■ Goal of the exercise ■
Word for word and without images, transcribe all of the records.

##############################

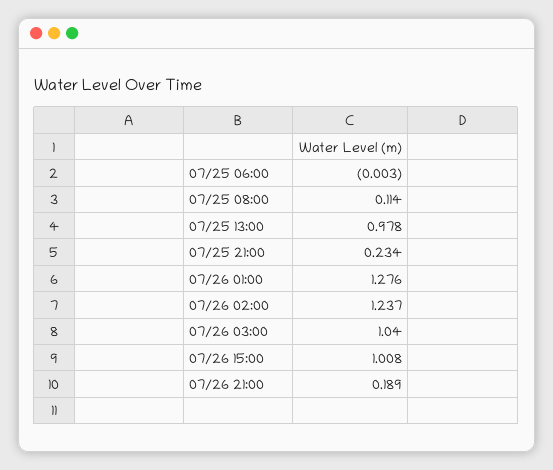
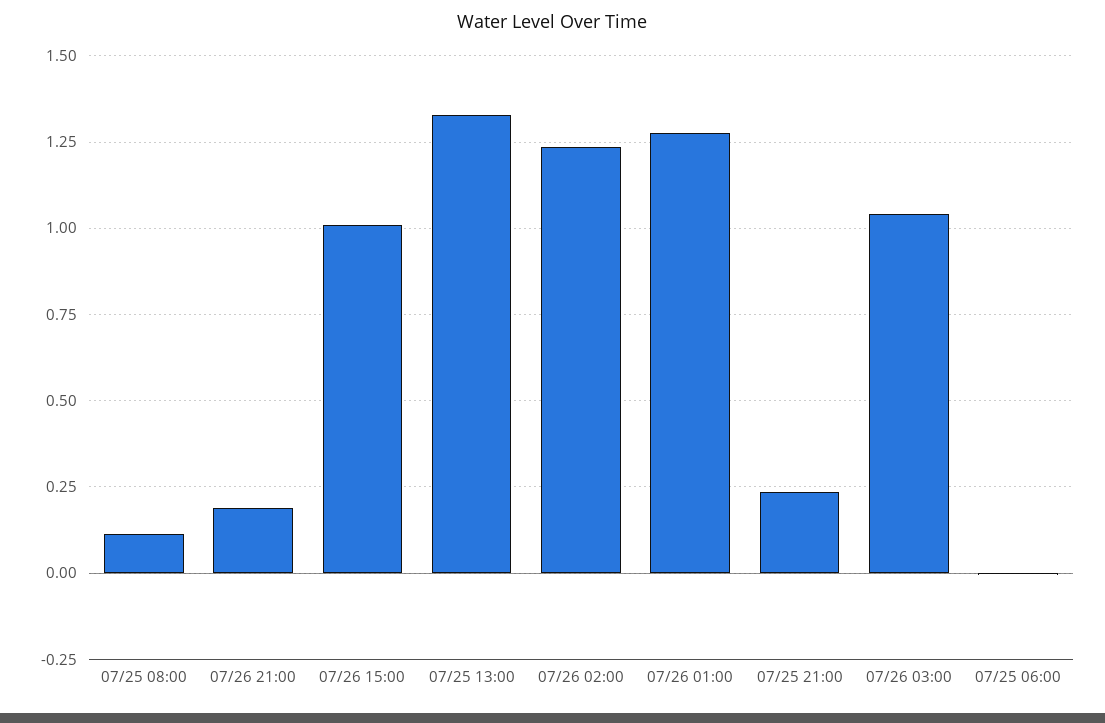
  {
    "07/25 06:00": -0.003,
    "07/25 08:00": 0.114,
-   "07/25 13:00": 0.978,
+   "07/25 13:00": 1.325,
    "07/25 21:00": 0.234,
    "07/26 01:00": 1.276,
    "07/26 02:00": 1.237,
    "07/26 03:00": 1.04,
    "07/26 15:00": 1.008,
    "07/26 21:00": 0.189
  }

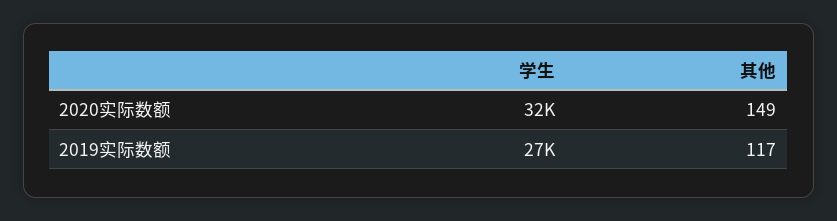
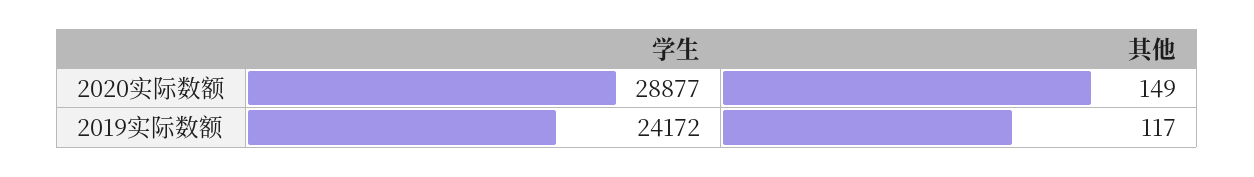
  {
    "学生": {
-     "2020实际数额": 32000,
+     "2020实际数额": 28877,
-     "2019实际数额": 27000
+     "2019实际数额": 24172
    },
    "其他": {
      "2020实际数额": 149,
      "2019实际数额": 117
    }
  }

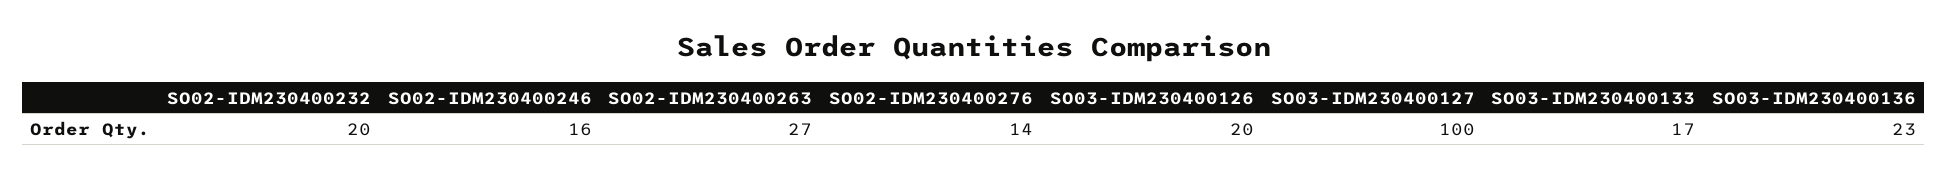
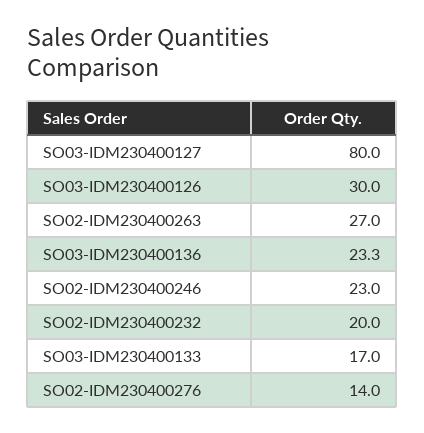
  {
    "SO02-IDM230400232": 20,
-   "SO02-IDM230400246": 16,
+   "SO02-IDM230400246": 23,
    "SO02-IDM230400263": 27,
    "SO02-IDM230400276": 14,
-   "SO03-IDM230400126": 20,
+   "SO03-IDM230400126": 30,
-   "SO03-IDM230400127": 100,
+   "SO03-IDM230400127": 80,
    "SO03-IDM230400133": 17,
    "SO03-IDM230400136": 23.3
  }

##############################

■ Output below ■
  {
    "07/25 06:00": -0.003,
    "07/25 08:00": 0.114,
-   "07/25 13:00": 0.978,
+   "07/25 13:00": 1.325,
    "07/25 21:00": 0.234,
    "07/26 01:00": 1.276,
    "07/26 02:00": 1.237,
    "07/26 03:00": 1.04,
    "07/26 15:00": 1.008,
    "07/26 21:00": 0.189
  }

  {
    "学生": {
-     "2020实际数额": 32000,
+     "2020实际数额": 28877,
-     "2019实际数额": 27000
+     "2019实际数额": 24172
    },
    "其他": {
      "2020实际数额": 149,
      "2019实际数额": 117
    }
  }

  {
    "SO02-IDM230400232": 20,
-   "SO02-IDM230400246": 16,
+   "SO02-IDM230400246": 23,
    "SO02-IDM230400263": 27,
    "SO02-IDM230400276": 14,
-   "SO03-IDM230400126": 20,
+   "SO03-IDM230400126": 30,
-   "SO03-IDM230400127": 100,
+   "SO03-IDM230400127": 80,
    "SO03-IDM230400133": 17,
    "SO03-IDM230400136": 23.3
  }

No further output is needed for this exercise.